I lost my peace there for a while. I tend to take it out on my poor husband and blame him for inventing the computer, but he loves me and has my best interest at heart. He sees greater potential for the things I have been using a computer for than I do sometimes. (His generosity is astounding. He also bought me a new camera this summer after I dropped my old one.) I keep having to ask for his help, and sometimes, like the good teacher he is, he just tells me to go away and play around with it until I figure it out myself. (Grrr)
I was belly-aching to my daughter (who is a professional photographer and who promised to teach me how to use the professional level Photoshop) and she reminded me, “Give thanks in everything, Mom. It’s the way back to peace.”
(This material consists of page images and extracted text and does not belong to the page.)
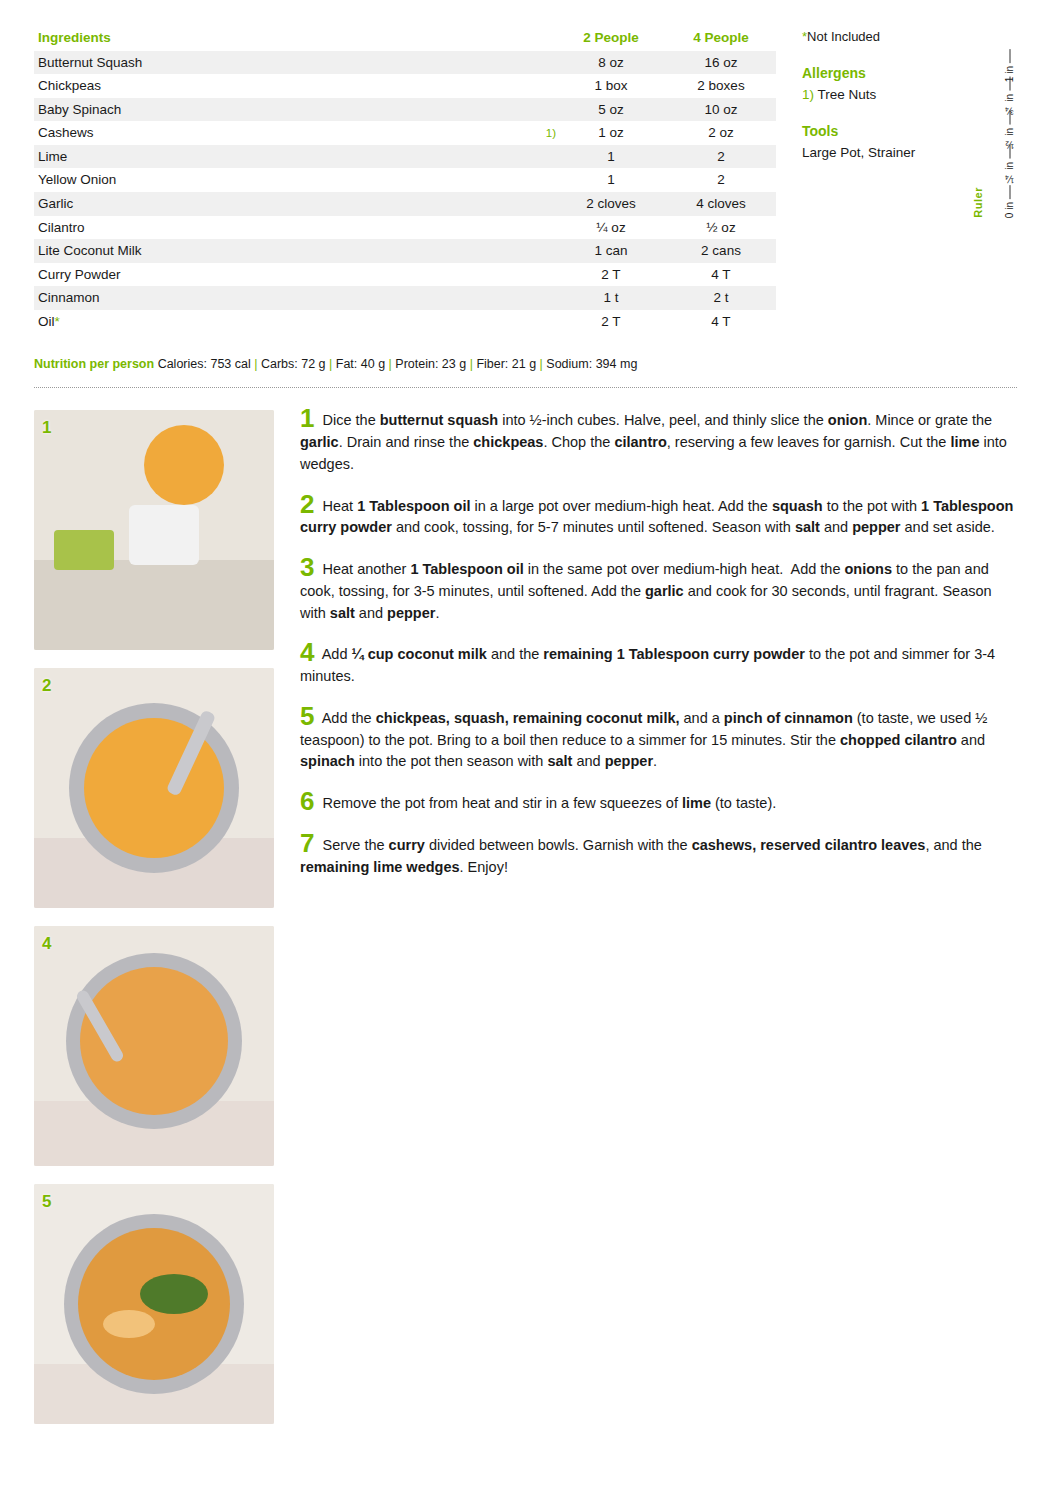| Ingredients | | 2 People | 4 People |
| --- | --- | --- | --- |
| Butternut Squash | | 8 oz | 16 oz |
| Chickpeas | | 1 box | 2 boxes |
| Baby Spinach | | 5 oz | 10 oz |
| Cashews | 1) | 1 oz | 2 oz |
| Lime | | 1 | 2 |
| Yellow Onion | | 1 | 2 |
| Garlic | | 2 cloves | 4 cloves |
| Cilantro | | ¼ oz | ½ oz |
| Lite Coconut Milk | | 1 can | 2 cans |
| Curry Powder | | 2 T | 4 T |
| Cinnamon | | 1 t | 2 t |
| Oil * | | 2 T | 4 T |
Nutrition per person Calories: 753 cal | Carbs: 72 g | Fat: 40 g | Protein: 23 g | Fiber: 21 g | Sodium: 394 mg
*Not Included
Allergens
1) Tree Nuts
Tools
Large Pot, Strainer
Ruler
0 in
¼ in
½ in
¾ in
1 in
1
2
4
5
1 Dice the butternut squash into ½-inch cubes. Halve, peel, and thinly slice the onion. Mince or grate the garlic. Drain and rinse the chickpeas. Chop the cilantro, reserving a few leaves for garnish. Cut the lime into wedges.
2 Heat 1 Tablespoon oil in a large pot over medium-high heat. Add the squash to the pot with 1 Tablespoon curry powder and cook, tossing, for 5-7 minutes until softened. Season with salt and pepper and set aside.
3 Heat another 1 Tablespoon oil in the same pot over medium-high heat. Add the onions to the pan and cook, tossing, for 3-5 minutes, until softened. Add the garlic and cook for 30 seconds, until fragrant. Season with salt and pepper.
4 Add ¼ cup coconut milk and the remaining 1 Tablespoon curry powder to the pot and simmer for 3-4 minutes.
5 Add the chickpeas, squash, remaining coconut milk, and a pinch of cinnamon (to taste, we used ½ teaspoon) to the pot. Bring to a boil then reduce to a simmer for 15 minutes. Stir the chopped cilantro and spinach into the pot then season with salt and pepper.
6 Remove the pot from heat and stir in a few squeezes of lime (to taste).
7 Serve the curry divided between bowls. Garnish with the cashews, reserved cilantro leaves, and the remaining lime wedges. Enjoy!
She gives good advice. As I adjust my attitude to thankfulness and rejoicing I am beginning to see how this new computer is going to be such a blessing. But it’s like getting a promotion that requires a period of adjustment and leaves me feeling vulnerable. The panic has started to subside, and I’m becoming a little more reasonable and able to figure things out a bit.
God uses our weaknesses better than our strengths, sometimes, because when we feel most incompetent we are most willing to ask for and listen to his advice. It’s a good thing.
Rejoice in the Lord always; again I will say, rejoice.
Let your reasonableness be known to everyone. The Lord is at hand; do not be anxious about anything, but in everything by prayer and supplication with thanksgiving let your requests be made known to God, and the peace of God, which surpasses all understanding, will guard your hearts and your minds in Christ Jesus. (Philippians 4:4-17)
And I figured out how to process a photo I took down by the river this week into a black and white version using the new computer and a new program. God is good.